(Front-end code change data)
········
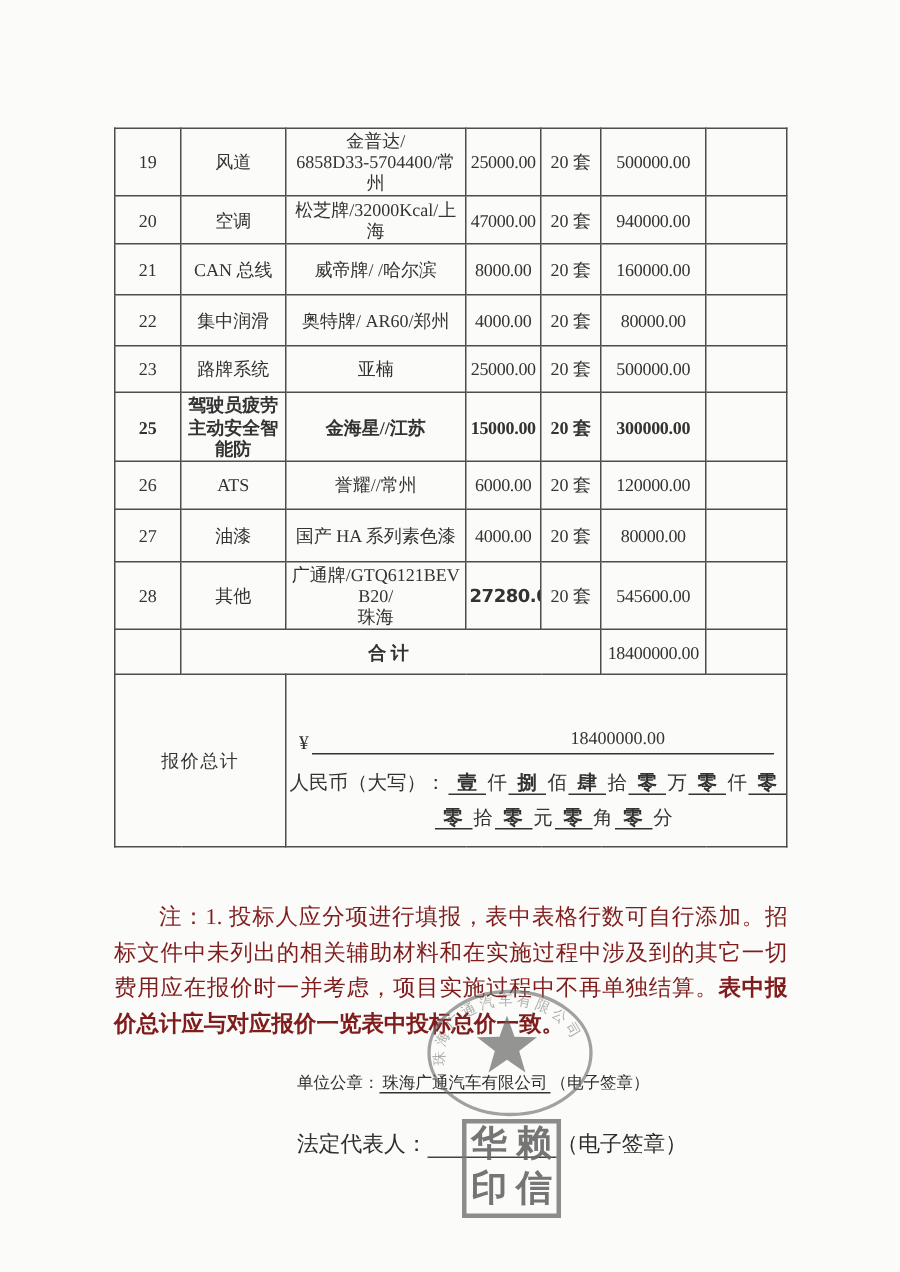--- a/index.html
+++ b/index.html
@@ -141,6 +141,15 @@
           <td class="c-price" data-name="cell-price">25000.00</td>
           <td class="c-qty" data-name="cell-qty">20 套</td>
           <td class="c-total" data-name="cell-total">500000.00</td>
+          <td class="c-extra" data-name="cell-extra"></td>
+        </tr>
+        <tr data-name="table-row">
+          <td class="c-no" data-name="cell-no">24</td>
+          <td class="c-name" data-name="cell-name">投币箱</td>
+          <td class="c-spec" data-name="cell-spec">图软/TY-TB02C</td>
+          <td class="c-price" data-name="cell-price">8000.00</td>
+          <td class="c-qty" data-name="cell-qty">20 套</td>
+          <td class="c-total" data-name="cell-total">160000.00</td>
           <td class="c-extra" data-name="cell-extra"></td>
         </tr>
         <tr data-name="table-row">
········
Copy out each line of the entries where the word "class" is found.

> [The completed task]:
           <td class="c-price" data-name="cell-price">25000.00</td>
           <td class="c-qty" data-name="cell-qty">20 套</td>
           <td class="c-total" data-name="cell-total">500000.00</td>
+          <td class="c-extra" data-name="cell-extra"></td>
+          <td class="c-no" data-name="cell-no">24</td>
+          <td class="c-name" data-name="cell-name">投币箱</td>
+          <td class="c-spec" data-name="cell-spec">图软/TY-TB02C</td>
+          <td class="c-price" data-name="cell-price">8000.00</td>
+          <td class="c-qty" data-name="cell-qty">20 套</td>
+          <td class="c-total" data-name="cell-total">160000.00</td>
           <td class="c-extra" data-name="cell-extra"></td>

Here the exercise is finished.